Ne muazzam bir benzetmedir bu! Bediüzzaman, esareti bir okul, zilleti bir eğitim safhası olarak görüyordu. İslam’ın farklı coğrafyalardaki evlatları, birer talebe gibi batının okullarında ilim alıyor, kader onları pişiriyor, terbiye ediyordu. Gün gelecek, şehadetnameleriyle yeryüzünün her köşesinde İslam’ın izzetini temsil edeceklerdi.

Ben de gelip burada medresemi yapacağım

Bu söz, sıradan bir hayal değil, müthiş bir vizyonun ilanıdır. O medrese sadece taş duvarlar değil; kalpleri, akılları ve ruhları inşa eden bir ilim ocağıdır.

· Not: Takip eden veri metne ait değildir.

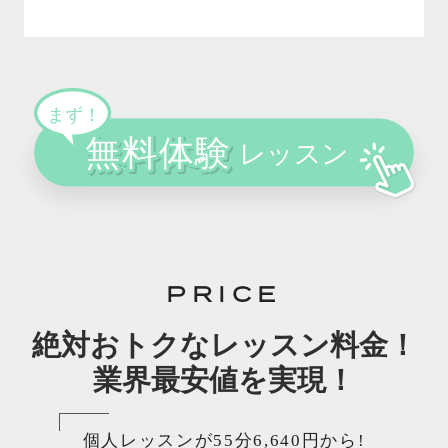
PRICE
絶対おトクなレッスン料金！
業界最安値を実現！
個人レッスンが55分6,640円から!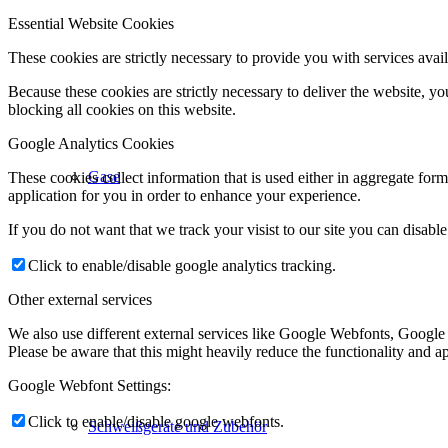
Essential Website Cookies
These cookies are strictly necessary to provide you with services avail
Because these cookies are strictly necessary to deliver the website, 
blocking all cookies on this website.
Google Analytics Cookies
Gase
These cookies collect information that is used either in aggregate fo
application for you in order to enhance your experience.
If you do not want that we track your visist to our site you can disabl
Click to enable/disable google analytics tracking.
Other external services
We also use different external services like Google Webfonts, Google
Please be aware that this might heavily reduce the functionality and a
Google Webfont Settings:
Click to enable/disable google webfonts.
Schweißgeräte und Zubehör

Bediüzzaman’ın tahayyül ettiği medrese, “Müspet ilimle birlikte iman hakikatlerini” veren; doğu ile batıyı, kalp ile aklı, din ile bilimi mezc eden bir irfan yuvasıdır. Bu, onun Medresetü’z-Zehra idealidir.

Karanlıkta Yol Gösterenler

Bugün hâlâ o medrese tam olarak kurulmamış olabilir. Ama bu sözlerin ruhu yaşıyor. Asya’nın dört bir yanında, karanlıkların arasından doğan bir nur gibi, ilim, iman ve ahlâk temelli bir diriliş yükseliyor. Bediüzzaman’ın o gün Tiflis’te verdiği cevaplar, sadece bir memura verilmiş bir karşılık değil; bir asrı aydınlatan bir bakış açısıdır. O, karanlığa değil, karanlık içindeki hikmete bakıyordu. Kışa değil, arkasındaki bahara inanıyordu.

Bugün onun gibi bakan gözlere, onun gibi inanan kalplere ve onun gibi düşünen dimağlara her zamankinden daha çok ihtiyaç vardır. Zira zaman, yeniden “şehadetnamelerle” sahneye çıkacak o asilzade evlatların zamanıdır.

Özet:

Bu makale, Bediüzzaman Said Nursî’nin Tiflis’te Rus polisiyle yaptığı tarihi diyalogu esas alarak, onun İslam dünyasının geleceğine dair vizyonunu ve umut dolu bakışını ele alıyor. Bediüzzaman, İslam âleminin geçici esaretini bir eğitim süreci olarak yorumlarken, gelecekte bu milletlerin şanlı bir şekilde uyanacağına olan inancını dile getiriyor. Medrese hayaliyle sadece bir eğitim kurumunu değil, bir medeniyetin yeniden inşasını kastediyor. Makale, Bediüzzaman’ın bu derin mesajlarının bugün hâlâ güncelliğini koruduğunu ve karanlıkta yol gösteren birer kandil hükmünde olduğunu vurguluyor.